§ 文本段落
---+---
下調Tetraspanin 8抑制三陰乳腺癌細胞PD-L1表達增強抗腫瘤免疫反應

郝 毅

(吉林大學基礎醫學院，吉林 長春130021)

三陰性乳腺癌(TNBC)缺乏雌激素受體(ER)、孕酮受體(PR)和人表皮生長因子受體2(HER-2)，占所有乳腺癌的15%左右。與其他亞型乳腺癌相比，TNBC患者的總體生存率降低，惡性程度高，侵襲能力強，早期復發率高[1-2]。此外，程序性死亡配體1(PD-L1)在TNBC標本中被發現過度表達，并且與高度惡性和不良的臨床預后相關[3]。在TNBC細胞表面高表達PD-L1抑制T細胞增殖，促進T細胞凋亡，形成免疫抑制微環境[4-5]。已有臨床試驗使用單克隆抗體，如Pembrolizumab或Atezolizumab來阻斷PD-L1與其配體程序性細胞死亡蛋白1(PD-1)信號，并揭示了其在三陰乳腺癌治療中的有效性[6-8]。這些研究證實PD-L1可以作為TNBC的免疫治療靶點[9]。然而，PD-L1在TNBC中的表達調控機制尚未完全闡明。

Tetraspanin 8(TSPAN8) 屬于tetraspanin蛋白家族，在哺乳動物中該家族由33個成員組成的膜糖蛋白[10]。TSPAN8在包括卵巢癌和胃癌、肝癌、胰腺癌和膠質瘤的多種腫瘤中高表達，促進腫瘤細胞遷移、侵襲和轉移，與患者預后成負相關[11-13]。在乳腺癌中，TSPAN8高表達于大多數原發灶及乳腺癌的腦、骨、肺和肝等轉移灶中。在乳腺癌中，TSPAN8通過增強細胞-細胞粘附、增殖、間充質-上皮轉化、抗輻射和胞外囊泡釋放、增加乳腺癌細胞干性促進乳腺癌發展[14-15]。然而TSPAN8如何調控抗腫瘤免疫反應的機制尚不明確。因此本研究旨在探討TSPAN8在TNBC免疫反應調節中的作用，為全面了解TSPAN8在乳腺癌發展中的作用提供理論依據。

1 材料與方法

1.1 細胞與試劑

人三陰乳腺癌細胞MDA-MB-231購自中國科學院上海生命科學研究院細胞資源中心，L-15培養基及胎牛血清購至Hyclone公司。TSPAN8抗體購于Abcam公司。PD-L1-PE流式抗體及其同型對照抗IgGk1-PE購于BD公司。
---+---
資料集條目

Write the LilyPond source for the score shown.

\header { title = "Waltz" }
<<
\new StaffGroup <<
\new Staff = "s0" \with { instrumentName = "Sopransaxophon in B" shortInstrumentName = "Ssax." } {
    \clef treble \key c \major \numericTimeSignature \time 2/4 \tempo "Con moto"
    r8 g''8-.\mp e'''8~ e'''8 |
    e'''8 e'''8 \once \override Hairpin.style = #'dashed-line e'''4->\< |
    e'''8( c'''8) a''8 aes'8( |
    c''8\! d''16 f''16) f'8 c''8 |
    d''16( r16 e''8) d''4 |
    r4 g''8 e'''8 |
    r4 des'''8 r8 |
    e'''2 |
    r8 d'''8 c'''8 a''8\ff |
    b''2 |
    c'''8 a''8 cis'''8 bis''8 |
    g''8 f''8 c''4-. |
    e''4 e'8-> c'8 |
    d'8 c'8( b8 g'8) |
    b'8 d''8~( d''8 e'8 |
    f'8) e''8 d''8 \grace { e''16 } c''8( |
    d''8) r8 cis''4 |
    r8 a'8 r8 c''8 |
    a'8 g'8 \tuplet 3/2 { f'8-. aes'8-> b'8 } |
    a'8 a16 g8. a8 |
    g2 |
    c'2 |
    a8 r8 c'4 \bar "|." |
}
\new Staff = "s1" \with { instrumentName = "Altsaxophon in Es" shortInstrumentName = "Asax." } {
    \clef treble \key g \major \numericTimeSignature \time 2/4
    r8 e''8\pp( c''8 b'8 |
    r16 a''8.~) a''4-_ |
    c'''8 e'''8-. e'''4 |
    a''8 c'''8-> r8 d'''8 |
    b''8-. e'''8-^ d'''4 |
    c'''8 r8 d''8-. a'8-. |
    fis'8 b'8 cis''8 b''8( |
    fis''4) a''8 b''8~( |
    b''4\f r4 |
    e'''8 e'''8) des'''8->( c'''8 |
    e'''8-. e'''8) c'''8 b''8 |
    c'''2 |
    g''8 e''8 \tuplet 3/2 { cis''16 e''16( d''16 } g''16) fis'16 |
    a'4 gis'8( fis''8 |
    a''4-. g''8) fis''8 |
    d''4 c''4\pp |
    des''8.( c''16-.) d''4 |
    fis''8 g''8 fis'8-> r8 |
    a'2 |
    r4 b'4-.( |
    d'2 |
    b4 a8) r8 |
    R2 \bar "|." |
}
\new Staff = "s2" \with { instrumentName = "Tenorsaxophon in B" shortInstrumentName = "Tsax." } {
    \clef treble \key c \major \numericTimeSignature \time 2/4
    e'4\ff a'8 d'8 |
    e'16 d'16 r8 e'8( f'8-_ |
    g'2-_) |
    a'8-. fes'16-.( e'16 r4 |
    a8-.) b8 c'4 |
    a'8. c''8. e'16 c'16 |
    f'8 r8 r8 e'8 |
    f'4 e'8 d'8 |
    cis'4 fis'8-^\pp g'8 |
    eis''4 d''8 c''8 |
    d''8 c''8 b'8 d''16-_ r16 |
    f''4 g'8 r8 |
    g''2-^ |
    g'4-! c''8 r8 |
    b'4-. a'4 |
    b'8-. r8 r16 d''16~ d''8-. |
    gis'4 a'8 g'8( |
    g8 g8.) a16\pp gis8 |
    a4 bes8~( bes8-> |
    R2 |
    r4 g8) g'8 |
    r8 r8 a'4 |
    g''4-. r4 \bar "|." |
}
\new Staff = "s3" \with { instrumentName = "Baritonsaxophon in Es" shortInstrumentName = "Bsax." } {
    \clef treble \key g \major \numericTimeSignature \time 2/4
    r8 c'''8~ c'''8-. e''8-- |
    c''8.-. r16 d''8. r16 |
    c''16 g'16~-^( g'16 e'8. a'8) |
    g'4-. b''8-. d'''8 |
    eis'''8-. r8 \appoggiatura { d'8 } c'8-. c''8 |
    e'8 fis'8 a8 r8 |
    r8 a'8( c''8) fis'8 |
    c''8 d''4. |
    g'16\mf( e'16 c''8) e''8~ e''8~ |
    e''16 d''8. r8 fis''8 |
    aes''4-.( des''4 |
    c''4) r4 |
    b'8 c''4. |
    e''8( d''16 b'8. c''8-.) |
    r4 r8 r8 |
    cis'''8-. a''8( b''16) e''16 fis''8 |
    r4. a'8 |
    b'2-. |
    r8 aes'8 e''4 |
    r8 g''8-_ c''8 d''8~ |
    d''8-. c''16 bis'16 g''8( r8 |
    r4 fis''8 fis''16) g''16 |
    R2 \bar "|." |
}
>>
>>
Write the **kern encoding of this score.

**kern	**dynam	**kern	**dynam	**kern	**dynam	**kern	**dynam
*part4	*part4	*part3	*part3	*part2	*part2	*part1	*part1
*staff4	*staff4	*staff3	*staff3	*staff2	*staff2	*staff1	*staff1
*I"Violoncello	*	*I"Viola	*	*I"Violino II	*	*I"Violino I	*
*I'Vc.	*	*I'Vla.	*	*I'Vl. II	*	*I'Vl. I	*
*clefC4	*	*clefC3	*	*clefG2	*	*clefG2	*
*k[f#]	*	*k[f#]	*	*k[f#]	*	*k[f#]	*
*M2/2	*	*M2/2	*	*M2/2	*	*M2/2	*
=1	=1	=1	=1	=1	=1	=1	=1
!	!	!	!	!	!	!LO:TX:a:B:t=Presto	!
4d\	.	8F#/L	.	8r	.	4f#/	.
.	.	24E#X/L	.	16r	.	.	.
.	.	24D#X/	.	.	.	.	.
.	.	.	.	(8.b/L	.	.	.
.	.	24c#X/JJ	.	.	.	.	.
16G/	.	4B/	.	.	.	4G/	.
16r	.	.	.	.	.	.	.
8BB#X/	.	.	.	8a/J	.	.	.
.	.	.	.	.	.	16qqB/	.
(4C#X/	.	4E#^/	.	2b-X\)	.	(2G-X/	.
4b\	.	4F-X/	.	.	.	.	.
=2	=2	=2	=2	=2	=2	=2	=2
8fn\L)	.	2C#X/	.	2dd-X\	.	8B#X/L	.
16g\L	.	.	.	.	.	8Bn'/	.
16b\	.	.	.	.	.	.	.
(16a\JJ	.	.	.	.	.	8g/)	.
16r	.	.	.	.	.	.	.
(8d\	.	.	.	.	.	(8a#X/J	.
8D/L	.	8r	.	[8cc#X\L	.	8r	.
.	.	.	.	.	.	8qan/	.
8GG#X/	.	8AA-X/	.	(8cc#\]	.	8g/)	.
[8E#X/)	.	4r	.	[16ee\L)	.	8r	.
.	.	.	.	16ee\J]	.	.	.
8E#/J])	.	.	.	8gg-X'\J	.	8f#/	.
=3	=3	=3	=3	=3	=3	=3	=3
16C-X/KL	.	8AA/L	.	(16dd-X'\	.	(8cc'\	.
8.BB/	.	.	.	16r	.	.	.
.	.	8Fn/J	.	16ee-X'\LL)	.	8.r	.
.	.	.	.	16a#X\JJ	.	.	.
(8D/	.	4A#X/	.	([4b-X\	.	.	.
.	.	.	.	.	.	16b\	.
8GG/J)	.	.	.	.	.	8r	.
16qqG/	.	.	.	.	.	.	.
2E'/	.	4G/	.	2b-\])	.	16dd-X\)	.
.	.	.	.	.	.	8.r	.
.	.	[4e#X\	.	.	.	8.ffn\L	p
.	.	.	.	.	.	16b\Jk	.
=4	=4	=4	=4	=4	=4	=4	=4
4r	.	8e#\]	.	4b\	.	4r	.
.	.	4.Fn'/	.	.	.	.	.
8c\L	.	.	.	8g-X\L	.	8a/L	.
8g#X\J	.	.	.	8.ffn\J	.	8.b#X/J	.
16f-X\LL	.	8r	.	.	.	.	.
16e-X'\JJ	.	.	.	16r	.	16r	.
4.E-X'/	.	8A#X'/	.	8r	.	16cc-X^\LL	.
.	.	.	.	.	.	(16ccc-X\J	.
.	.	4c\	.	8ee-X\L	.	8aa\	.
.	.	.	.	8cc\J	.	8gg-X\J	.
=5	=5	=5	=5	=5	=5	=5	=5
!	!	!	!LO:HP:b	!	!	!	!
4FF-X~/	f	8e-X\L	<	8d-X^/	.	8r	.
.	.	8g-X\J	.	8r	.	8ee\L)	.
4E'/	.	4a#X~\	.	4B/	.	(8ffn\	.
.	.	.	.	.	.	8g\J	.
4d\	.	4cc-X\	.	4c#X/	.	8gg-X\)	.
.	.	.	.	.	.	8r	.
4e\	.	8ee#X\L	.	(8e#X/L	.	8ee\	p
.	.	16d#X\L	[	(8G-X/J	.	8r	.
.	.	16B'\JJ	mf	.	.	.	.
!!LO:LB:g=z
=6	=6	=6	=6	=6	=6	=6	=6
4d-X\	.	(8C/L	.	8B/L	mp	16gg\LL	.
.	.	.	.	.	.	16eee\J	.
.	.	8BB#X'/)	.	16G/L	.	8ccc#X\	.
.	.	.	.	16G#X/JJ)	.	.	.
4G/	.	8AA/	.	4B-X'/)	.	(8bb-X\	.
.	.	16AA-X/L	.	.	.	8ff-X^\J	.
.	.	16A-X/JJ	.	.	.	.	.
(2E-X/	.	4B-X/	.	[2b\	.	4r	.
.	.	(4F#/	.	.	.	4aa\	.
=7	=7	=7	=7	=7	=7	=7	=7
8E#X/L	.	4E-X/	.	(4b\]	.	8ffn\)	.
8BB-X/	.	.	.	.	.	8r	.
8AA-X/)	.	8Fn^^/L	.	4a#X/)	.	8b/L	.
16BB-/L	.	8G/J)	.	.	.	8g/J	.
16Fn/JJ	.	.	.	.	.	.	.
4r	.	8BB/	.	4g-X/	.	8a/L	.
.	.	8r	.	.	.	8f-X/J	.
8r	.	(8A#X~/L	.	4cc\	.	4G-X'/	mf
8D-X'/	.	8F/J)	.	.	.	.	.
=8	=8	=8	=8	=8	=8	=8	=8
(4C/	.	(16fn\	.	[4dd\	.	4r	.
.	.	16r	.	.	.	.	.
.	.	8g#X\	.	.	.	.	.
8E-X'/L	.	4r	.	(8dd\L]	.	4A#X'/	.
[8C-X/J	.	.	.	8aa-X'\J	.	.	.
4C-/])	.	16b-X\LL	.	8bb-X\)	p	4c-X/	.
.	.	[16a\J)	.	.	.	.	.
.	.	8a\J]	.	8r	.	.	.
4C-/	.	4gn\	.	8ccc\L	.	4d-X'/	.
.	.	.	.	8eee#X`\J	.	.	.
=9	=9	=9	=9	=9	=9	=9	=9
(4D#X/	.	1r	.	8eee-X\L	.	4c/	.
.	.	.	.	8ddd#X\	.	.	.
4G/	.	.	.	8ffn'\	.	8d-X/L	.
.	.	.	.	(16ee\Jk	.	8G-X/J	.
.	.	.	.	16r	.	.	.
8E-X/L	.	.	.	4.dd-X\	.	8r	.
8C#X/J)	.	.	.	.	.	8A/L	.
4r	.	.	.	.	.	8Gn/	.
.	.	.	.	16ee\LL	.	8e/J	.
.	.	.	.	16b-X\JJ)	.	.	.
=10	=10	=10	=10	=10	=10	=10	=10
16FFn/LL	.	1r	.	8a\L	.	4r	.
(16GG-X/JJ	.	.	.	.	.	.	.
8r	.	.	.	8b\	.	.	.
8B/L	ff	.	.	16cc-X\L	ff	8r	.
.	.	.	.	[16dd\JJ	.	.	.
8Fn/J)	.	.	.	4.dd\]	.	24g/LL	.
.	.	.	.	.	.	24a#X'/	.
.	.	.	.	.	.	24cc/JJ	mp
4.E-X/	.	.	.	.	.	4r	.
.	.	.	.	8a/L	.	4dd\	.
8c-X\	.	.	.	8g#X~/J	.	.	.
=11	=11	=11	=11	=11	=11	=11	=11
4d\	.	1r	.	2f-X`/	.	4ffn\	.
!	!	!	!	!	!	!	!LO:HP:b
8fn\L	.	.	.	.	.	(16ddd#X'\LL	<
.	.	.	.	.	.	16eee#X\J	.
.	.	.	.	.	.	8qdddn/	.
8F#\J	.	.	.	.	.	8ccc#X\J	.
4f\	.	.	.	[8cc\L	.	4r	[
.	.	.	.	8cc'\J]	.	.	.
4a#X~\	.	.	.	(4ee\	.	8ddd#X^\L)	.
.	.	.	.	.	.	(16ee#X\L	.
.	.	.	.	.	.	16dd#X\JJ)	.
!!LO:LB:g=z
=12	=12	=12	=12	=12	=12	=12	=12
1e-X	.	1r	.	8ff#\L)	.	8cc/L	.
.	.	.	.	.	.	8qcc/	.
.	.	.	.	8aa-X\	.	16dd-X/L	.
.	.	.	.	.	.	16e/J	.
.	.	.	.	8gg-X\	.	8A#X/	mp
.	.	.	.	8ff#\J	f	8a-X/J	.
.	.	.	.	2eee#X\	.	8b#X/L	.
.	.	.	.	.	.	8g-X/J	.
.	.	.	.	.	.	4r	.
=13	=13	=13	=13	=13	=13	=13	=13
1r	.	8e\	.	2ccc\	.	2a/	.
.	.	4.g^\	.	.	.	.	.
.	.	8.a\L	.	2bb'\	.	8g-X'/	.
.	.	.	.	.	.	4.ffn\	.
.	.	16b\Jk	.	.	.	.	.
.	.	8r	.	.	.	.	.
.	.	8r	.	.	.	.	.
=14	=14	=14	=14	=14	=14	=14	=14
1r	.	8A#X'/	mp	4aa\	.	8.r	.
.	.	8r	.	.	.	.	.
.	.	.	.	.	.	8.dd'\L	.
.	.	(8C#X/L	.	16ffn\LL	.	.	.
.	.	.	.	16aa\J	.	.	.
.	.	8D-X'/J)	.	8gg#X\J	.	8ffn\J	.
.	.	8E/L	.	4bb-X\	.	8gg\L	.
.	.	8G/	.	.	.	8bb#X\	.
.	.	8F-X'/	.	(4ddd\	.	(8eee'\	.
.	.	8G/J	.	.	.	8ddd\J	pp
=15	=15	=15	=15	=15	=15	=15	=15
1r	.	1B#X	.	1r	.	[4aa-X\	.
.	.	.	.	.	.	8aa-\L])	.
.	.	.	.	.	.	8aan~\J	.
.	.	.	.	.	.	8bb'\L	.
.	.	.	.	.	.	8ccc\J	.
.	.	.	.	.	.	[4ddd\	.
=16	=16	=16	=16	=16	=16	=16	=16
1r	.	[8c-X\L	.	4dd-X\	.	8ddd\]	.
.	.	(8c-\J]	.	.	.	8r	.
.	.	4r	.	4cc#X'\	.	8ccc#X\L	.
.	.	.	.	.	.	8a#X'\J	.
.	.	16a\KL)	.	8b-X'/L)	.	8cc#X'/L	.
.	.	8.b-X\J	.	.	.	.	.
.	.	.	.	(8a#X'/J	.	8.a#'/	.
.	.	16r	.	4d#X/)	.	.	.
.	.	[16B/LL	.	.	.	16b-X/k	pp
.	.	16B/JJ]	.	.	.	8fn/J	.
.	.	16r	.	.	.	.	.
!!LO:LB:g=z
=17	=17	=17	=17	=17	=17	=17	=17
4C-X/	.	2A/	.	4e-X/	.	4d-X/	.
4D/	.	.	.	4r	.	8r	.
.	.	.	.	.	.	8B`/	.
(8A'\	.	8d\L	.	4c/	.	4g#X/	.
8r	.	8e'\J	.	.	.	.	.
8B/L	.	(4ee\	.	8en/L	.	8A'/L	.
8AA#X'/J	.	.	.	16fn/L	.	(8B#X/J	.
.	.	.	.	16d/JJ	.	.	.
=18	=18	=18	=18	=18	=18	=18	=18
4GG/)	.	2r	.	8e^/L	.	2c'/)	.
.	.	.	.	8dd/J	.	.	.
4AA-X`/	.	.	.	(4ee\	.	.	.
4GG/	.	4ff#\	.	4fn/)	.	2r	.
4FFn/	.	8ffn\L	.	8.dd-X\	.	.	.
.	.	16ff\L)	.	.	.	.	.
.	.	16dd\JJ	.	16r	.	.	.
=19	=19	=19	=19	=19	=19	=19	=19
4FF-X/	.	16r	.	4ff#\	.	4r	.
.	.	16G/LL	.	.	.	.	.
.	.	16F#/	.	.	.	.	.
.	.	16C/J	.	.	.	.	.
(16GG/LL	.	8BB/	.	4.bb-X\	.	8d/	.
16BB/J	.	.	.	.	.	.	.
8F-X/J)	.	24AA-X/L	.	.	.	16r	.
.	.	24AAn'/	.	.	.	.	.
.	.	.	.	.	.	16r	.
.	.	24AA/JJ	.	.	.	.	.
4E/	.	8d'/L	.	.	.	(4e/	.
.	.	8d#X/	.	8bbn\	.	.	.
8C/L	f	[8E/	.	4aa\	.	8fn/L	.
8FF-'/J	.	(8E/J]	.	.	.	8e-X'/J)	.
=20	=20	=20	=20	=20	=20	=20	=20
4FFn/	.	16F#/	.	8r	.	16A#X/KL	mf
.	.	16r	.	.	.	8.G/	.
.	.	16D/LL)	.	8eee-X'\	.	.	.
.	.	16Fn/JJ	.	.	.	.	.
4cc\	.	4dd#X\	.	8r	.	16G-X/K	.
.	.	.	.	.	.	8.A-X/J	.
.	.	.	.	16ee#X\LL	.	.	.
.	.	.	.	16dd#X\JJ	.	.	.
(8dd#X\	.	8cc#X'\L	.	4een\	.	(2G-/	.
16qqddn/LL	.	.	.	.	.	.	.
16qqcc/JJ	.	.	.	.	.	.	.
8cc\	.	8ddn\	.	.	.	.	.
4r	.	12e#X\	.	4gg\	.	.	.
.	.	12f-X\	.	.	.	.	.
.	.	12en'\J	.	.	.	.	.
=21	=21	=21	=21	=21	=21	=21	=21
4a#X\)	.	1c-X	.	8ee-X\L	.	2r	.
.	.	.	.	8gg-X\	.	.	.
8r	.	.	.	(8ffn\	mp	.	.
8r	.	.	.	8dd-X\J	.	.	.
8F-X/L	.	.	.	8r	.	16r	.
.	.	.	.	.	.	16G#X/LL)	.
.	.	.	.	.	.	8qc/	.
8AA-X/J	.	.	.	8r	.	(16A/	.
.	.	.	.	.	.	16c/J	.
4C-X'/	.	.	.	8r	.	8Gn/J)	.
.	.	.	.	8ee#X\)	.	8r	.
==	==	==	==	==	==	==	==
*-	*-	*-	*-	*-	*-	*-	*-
---+---
§ 題目要求
續寫這篇關於下調TSPAN8抑制三陰乳腺癌PD-L1表達的文章，從其最後一句之後接著往下寫。

§ 作答區
1.2 細胞轉染

TSPAN8的小干擾siRNA-TSPAN8及空白對照病毒由上海吉凱公司構建。將MDA-MB-231細胞調整為1×105/ml，置于6孔板中培養過夜。次日向培養基中添加感染增敏劑Hi trans G P及siR-TSPAN8或空白對照病毒。感染12 h后換液，得到穩定表達的細胞株。

1.3 qRT-PCR法檢測TSPAN8基因表達

將感染空白對照或si-TSPAN8病毒的MDA-MB 231細胞使用TRIzol法提取mRNA，并將其反轉錄成cDNA。使用SYBER Premix EaqTMII試劑盒進行實時定量檢測。引物序列為：TSPAN8(forward):ACTTCTTGTTCTGGCTATGTGG, TSPAN8(reverse):CACAGCAACGTAGGAGCTAGA;GAPDH(forward):GGAGCGAGATCCCTCCAAAAT,GAPDH(reverse):GGCTGTTGTCATACTTCTCATGG。

1.4 Western blotting法檢測蛋白表達

將感染空白對照或si-TSPAN8病毒的MDA-MB-231細胞使用RIPA法提取蛋白后，使用BCA蛋白定量檢測試劑盒對其蛋白濃度進行定量。每孔蛋白上樣量為30 μg，使用12%的分離膠進行蛋白電泳。結束后將蛋白轉膜至PVDF膜。用脫脂奶粉室溫封閉2 h后，4℃孵育TSPAN8及GAPDH的一抗過夜。次日用TBST清洗后加入辣根過氧化物酶(HRP)標記的二抗，室溫孵育1 h。使用化學發光法對蛋白表達進行檢測。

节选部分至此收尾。